▸ Exercise goal
Select every line of the entries below that contains the string "series". Matching is case-sensitive.

Material to process below:

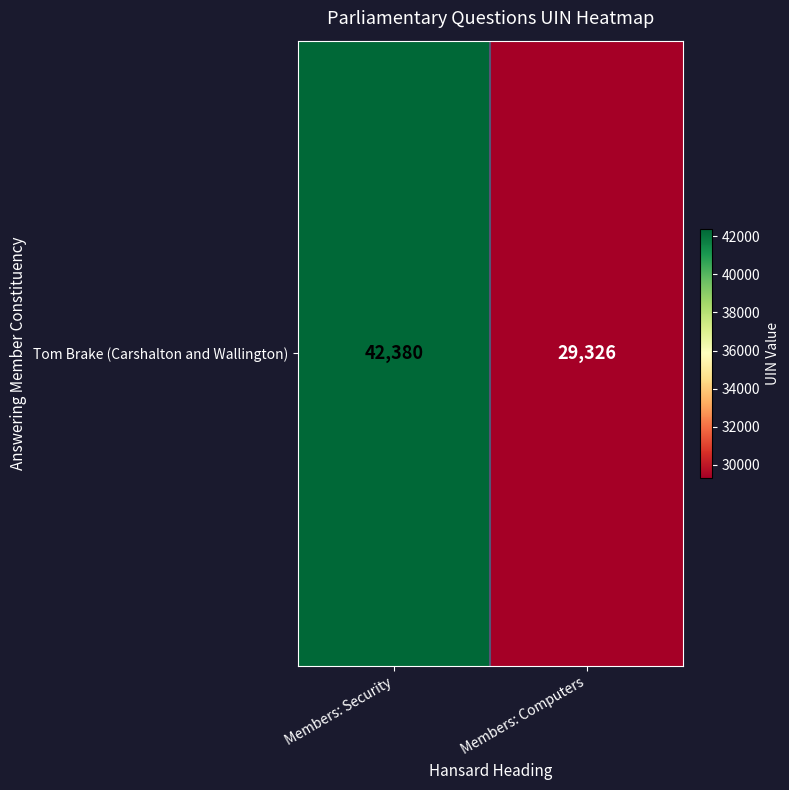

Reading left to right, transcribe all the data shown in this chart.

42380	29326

End of Material to process.
Material to process below:

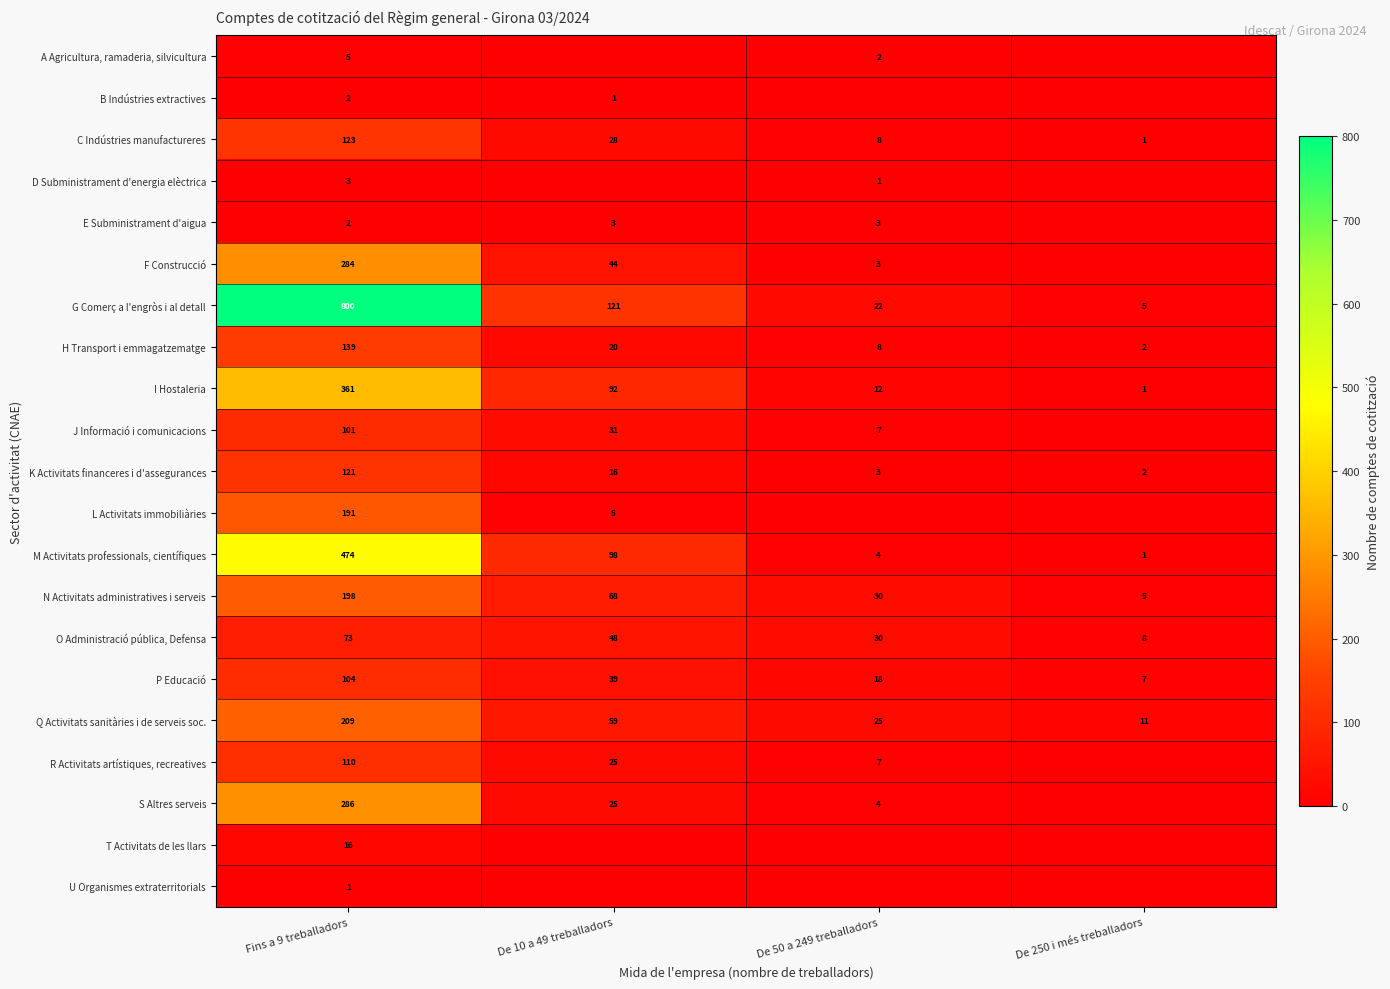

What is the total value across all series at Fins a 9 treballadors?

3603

End of Material to process.
Material to process below:

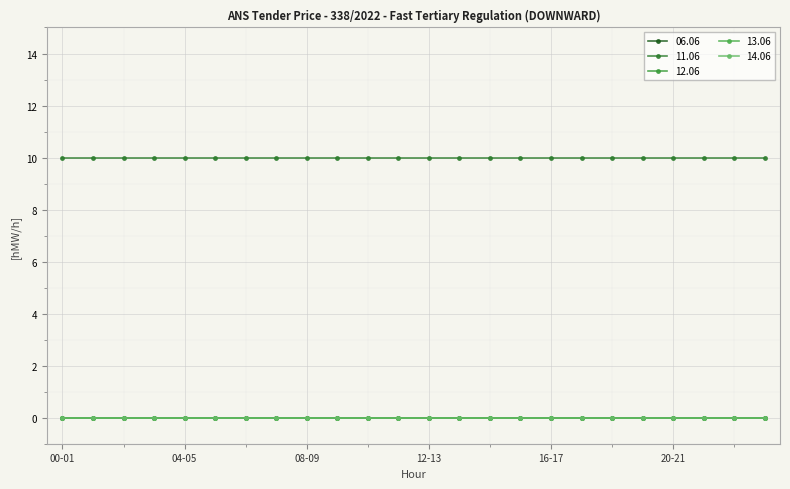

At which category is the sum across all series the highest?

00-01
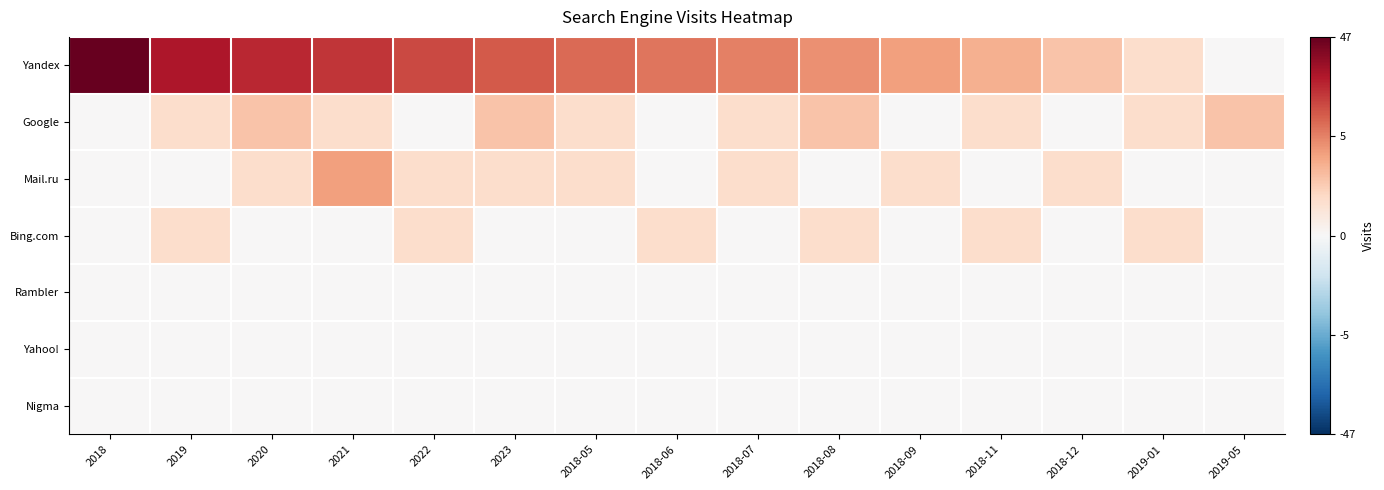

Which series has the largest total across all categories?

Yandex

End of Material to process.

▸ Expected answer
What is the total value across all series at Fins a 9 treballadors?
At which category is the sum across all series the highest?
Which series has the largest total across all categories?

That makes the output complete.